In the event, the RBI has chosen a practical solution, leaving the interest rates unchanged by not hiking the bank rate or the repo rate, but instead hiking the CRR by 25 basis points. This hike will pull out Rs 9,000 crore from the system, and is on the back of the 50 basis-point hike that happened earlier.

The logic seems to be that inflation can be better controlled by restraining the demand side, rather than hiking interest rates. The policy objective clearly seems to be to temper inflationary expectations, while sustaining growth momentum, to achieve a targeted 8.50 per cent growth rate.

The markets have overall welcomed the move. The liquidity in the system is expected to remain robust and the markets expect to regain the lost liquidity soon.

The G-sec markets have not seen any damage post the hike, and the stock market has seen a rally, since the expected interest rate hikes did not happen.

Given the tough choices, the RBI move is well thought out, as a repo rate hike would still have kept open the possibility of a CRR hike, and that would have kept the markets on tenterhooks. Also, the markets believe that inflationary pressures may come off, as agricultural prices have seen a sharp downswing in the last few days.

Overall agricultural production is also expected to be well in excess of 215 million tonnes and, with good rainfall expected this monsoon, inflationary pressures may abate. Further, with the dollar climbing in the international markets, commodity prices are expected to see a sell-off.

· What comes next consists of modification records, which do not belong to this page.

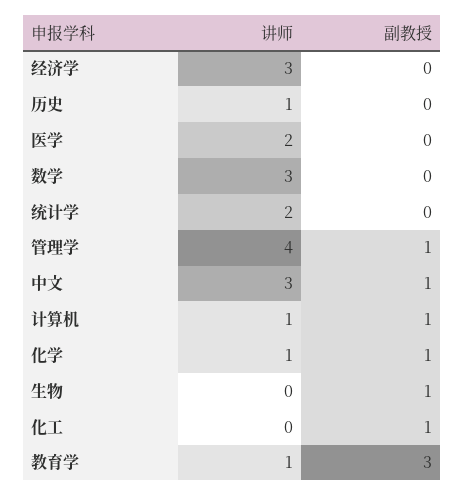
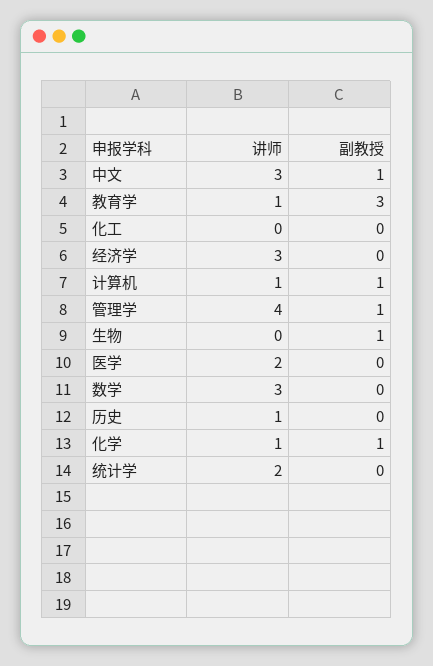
  {
    "讲师": {
      "经济学": 3,
      "历史": 1,
      "医学": 2,
      "数学": 3,
      "统计学": 2,
      "管理学": 4,
      "中文": 3,
      "计算机": 1,
      "化学": 1,
      "生物": 0,
      "化工": 0,
      "教育学": 1
    },
    "副教授": {
      "经济学": 0,
      "历史": 0,
      "医学": 0,
      "数学": 0,
      "统计学": 0,
      "管理学": 1,
      "中文": 1,
      "计算机": 1,
      "化学": 1,
      "生物": 1,
-     "化工": 1,
+     "化工": 0,
      "教育学": 3
    }
  }

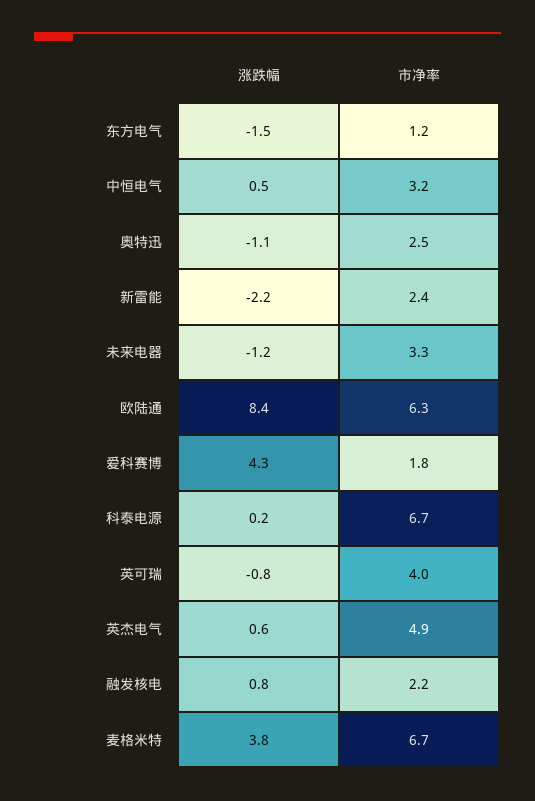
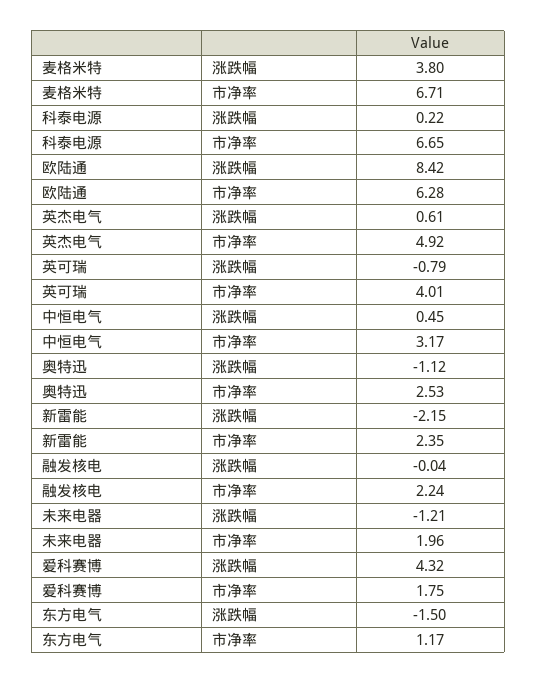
  {
    "涨跌幅": {
      "东方电气": -1.5,
      "中恒电气": 0.45,
      "奥特迅": -1.12,
      "新雷能": -2.15,
      "未来电器": -1.21,
      "欧陆通": 8.42,
      "爱科赛博": 4.32,
      "科泰电源": 0.22,
      "英可瑞": -0.79,
      "英杰电气": 0.61,
-     "融发核电": 0.8,
+     "融发核电": -0.04,
      "麦格米特": 3.8
    },
    "市净率": {
      "东方电气": 1.17,
      "中恒电气": 3.17,
      "奥特迅": 2.53,
      "新雷能": 2.35,
-     "未来电器": 3.3,
+     "未来电器": 1.96,
      "欧陆通": 6.28,
      "爱科赛博": 1.75,
      "科泰电源": 6.65,
      "英可瑞": 4.01,
      "英杰电气": 4.92,
      "融发核电": 2.24,
      "麦格米特": 6.71
    }
  }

Thus, the markets believe that no more rate hikes may be needed, unless global uncertainties erupt again.

A recognition that housing prices have moved up is visible in increasing the eligible amount from Rs 20 lakh to Rs 30 lakh for housing loans with a 50 per cent risk weightage. Another measure that has been earmarked for consideration is the permission for repos to be permitted in corporate bonds.

This is a long pending demand in the market and will be crucial to lending liquidity to the bond markets and deepening participation in these markets.

All in all, the policy is a well-balanced one, curbing demand pressures to go along with the various supply-side measures initiated by the government over the past few weeks. At the same time, there is a good acknowledgement of the increasing global risks.